А на заветном плакате Анна Курникова по-прежнему огладывалась на него, зазывно и иностранно…

В первый день последнего семестра двадцатого века Матт выскочил из здания братства и направился к высотному розовому початку, блестевшему на горизонте. Там на третьем этаже, в комнате № 3135 жил и работал — точнее, работал, но не жил, — я, профессор Роланд Харингтон.

Матт шел записываться на славянское отделение. За лето он твердо решил стать юродивым, с тем чтобы, во-первых, всемерно развить свой человеческий потенциал, а во-вторых, впечатлить прекрасную Анну. Юноша понимал, что его мечта осуществится, только если он выучит язык и поселится в России, причем не в гостинице, а где-нибудь в подвале или подворотне.

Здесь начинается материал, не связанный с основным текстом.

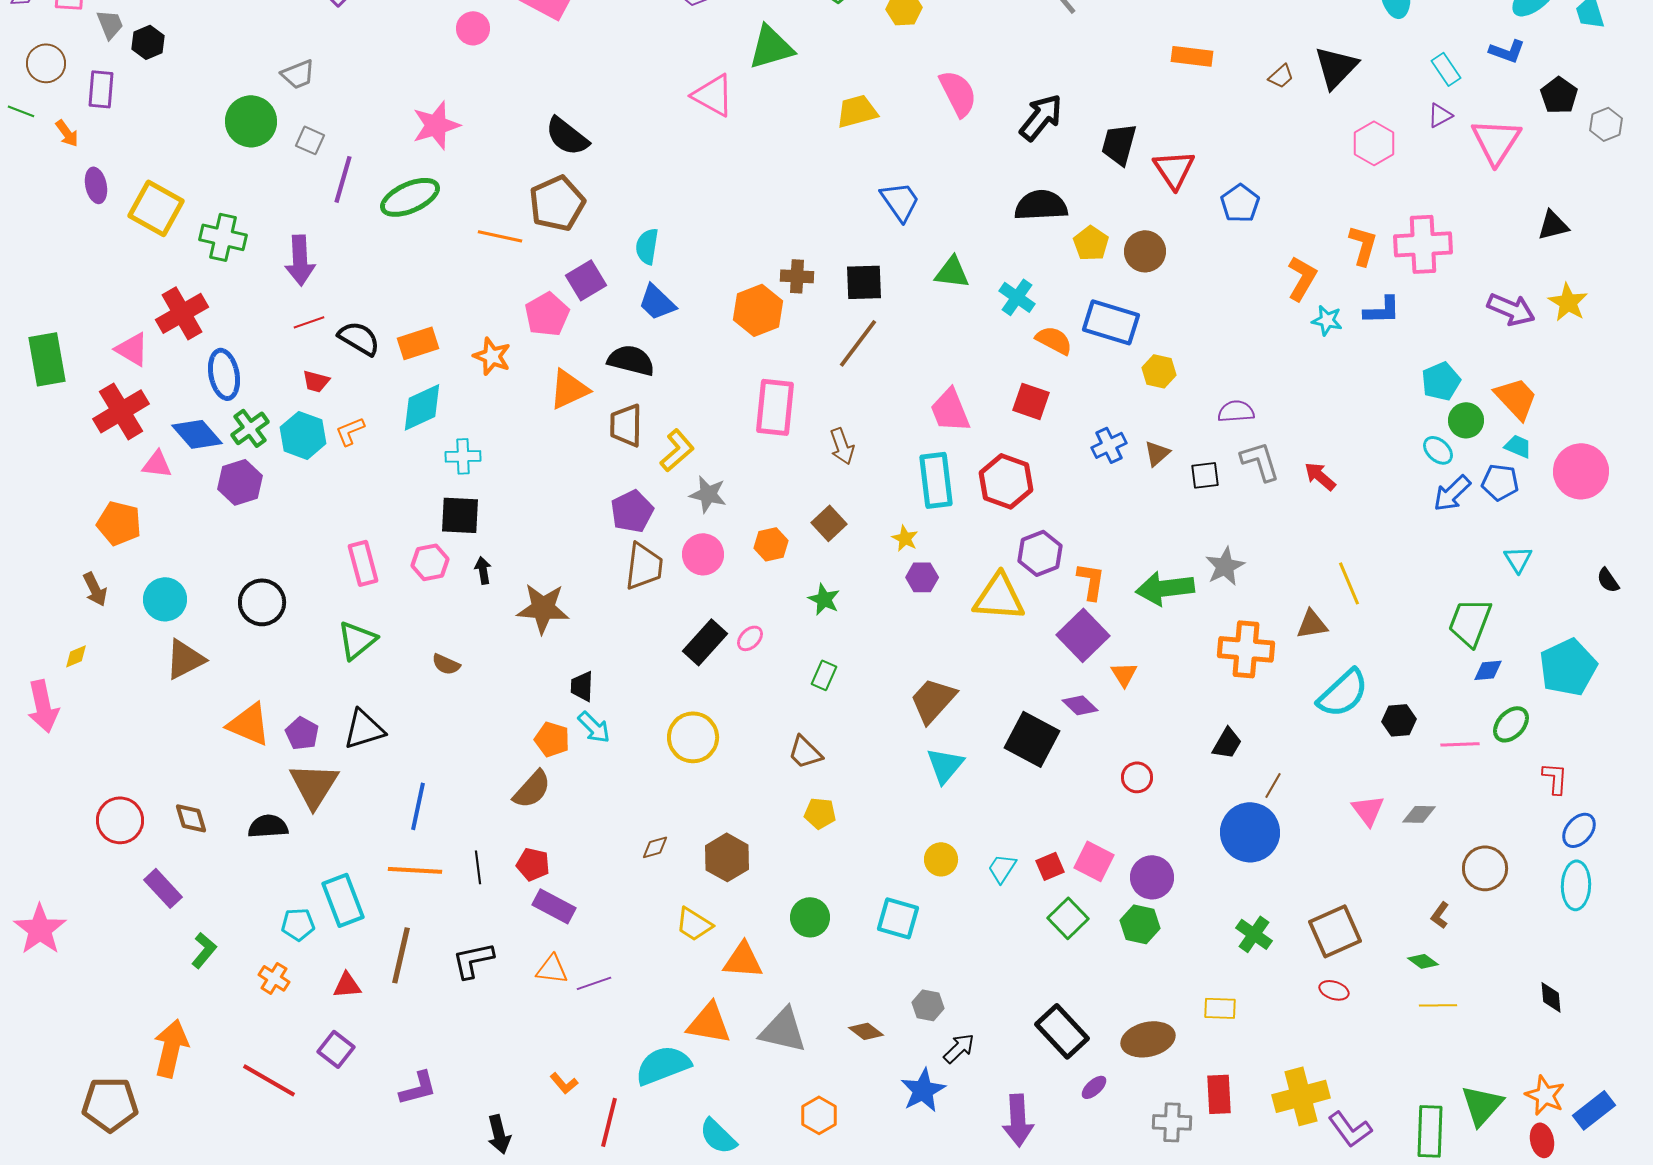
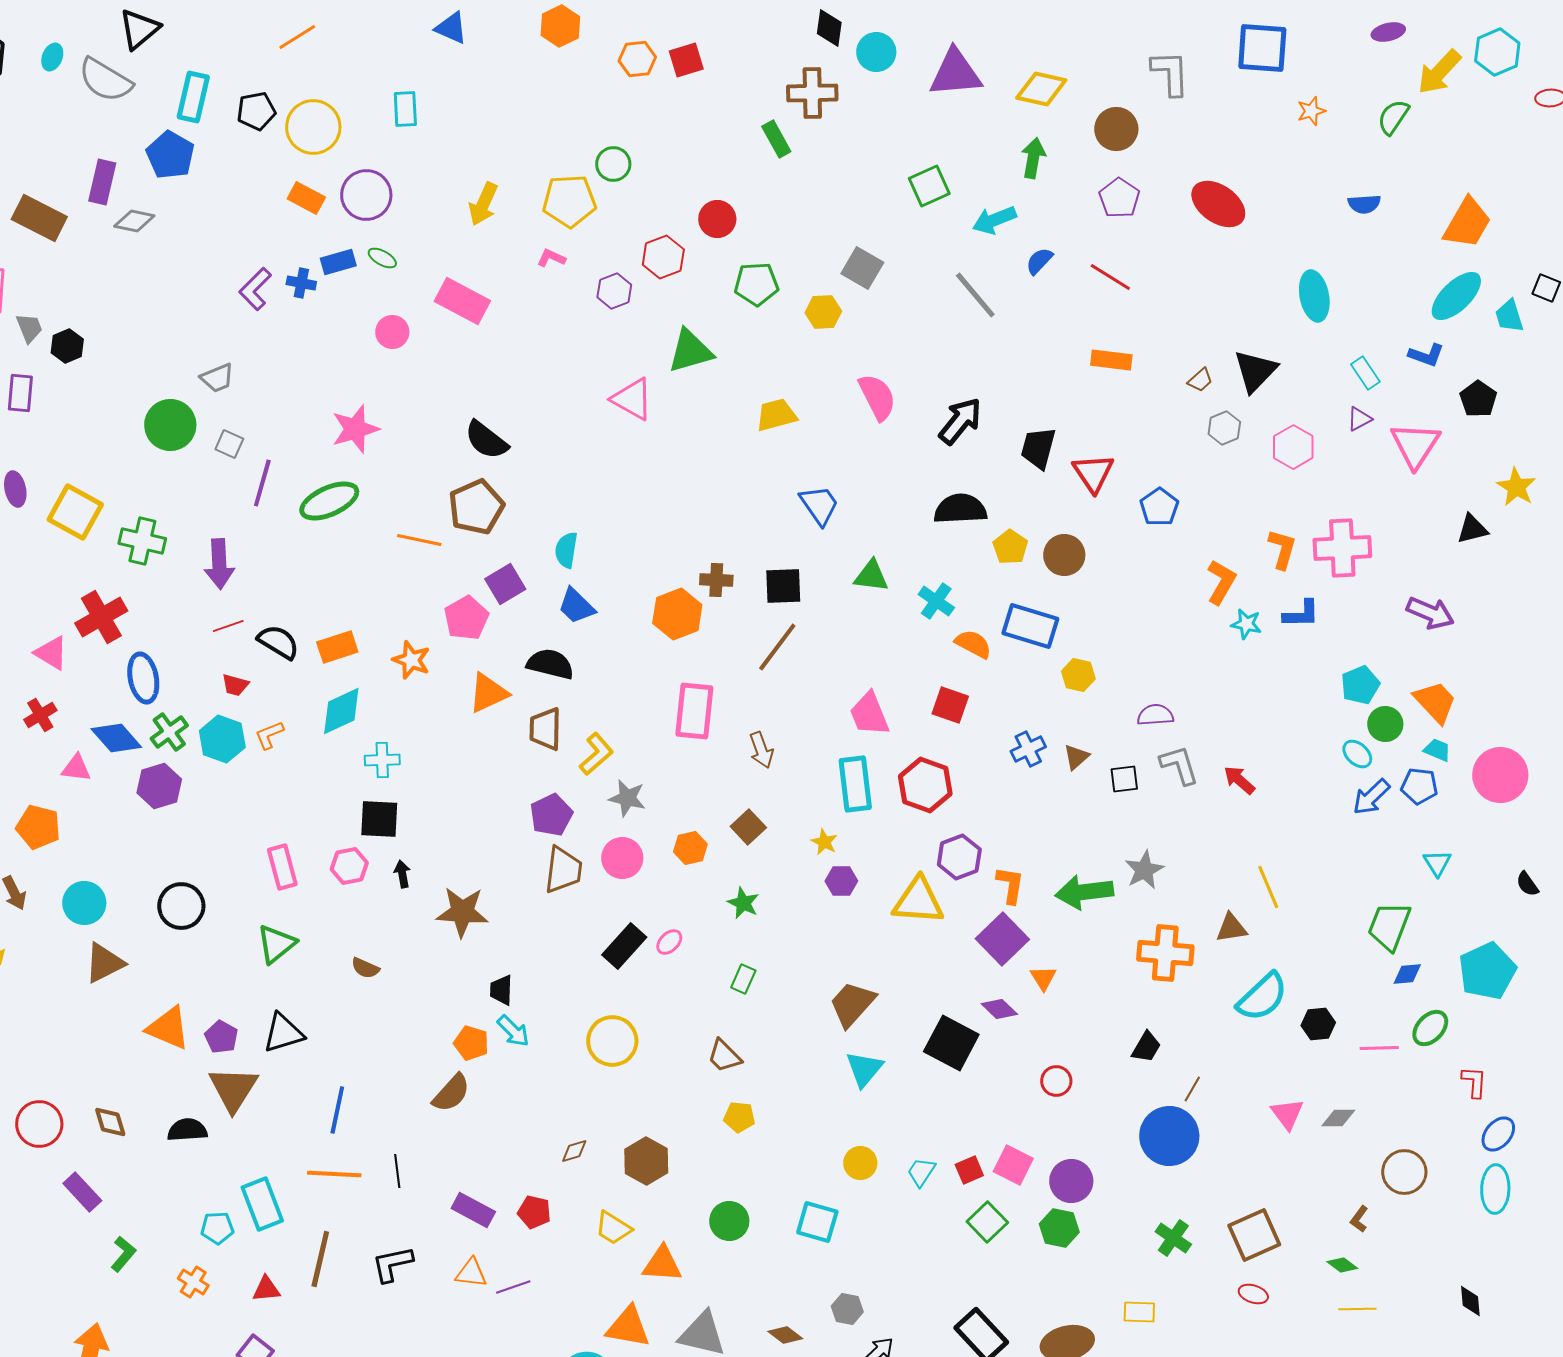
gray hexagon: (1606, 124) -> (1224, 428), moved
yellow star: (1568, 302) -> (1516, 487), moved
red cross: (121, 411) -> (40, 715), size x0.6
red pentagon: (533, 864) -> (534, 1212), moved

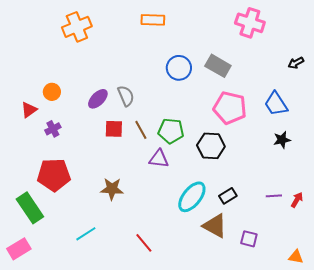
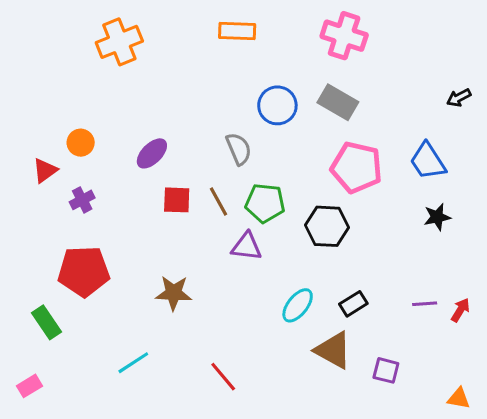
pink cross: (250, 23) -> (344, 36), moved
gray semicircle: (126, 96) -> (239, 149), moved
cyan ellipse: (192, 197) -> (298, 305), size x0.7
green rectangle: (30, 208) -> (46, 322), size x0.7
pink rectangle: (19, 249) -> (29, 386), size x0.7

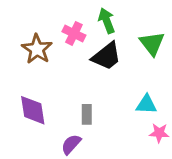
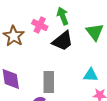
gray rectangle: (87, 114) -> (49, 82), size x1.5

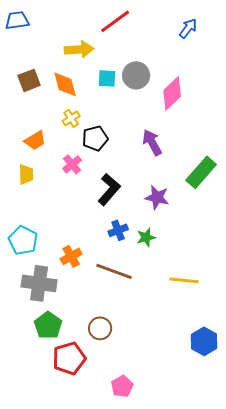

Днем он будет ошиваться на паперти, собирая милостыню в уцененных рублях и копейках. Ему придется общаться с простыми людьми, причем некоторые будут над ним смеяться и измываться, а другие жалеть его и уважать. Однажды среди толпы прохожан он увидит красивую длинноногую девушку в теннисной юбочке. При виде ее светлого лица и косы он возопит и воссияет. Услышав истовые крики, девушка подойдет к нему, умильно улыбнется и осыплет его долларовыми бумажками с портретом Франклина, а то и Гранта.

— Анна — манна! — загадочно заголосит Матт и сунет банкноты куда подальше в знак пренебрежения к материальным ценностям.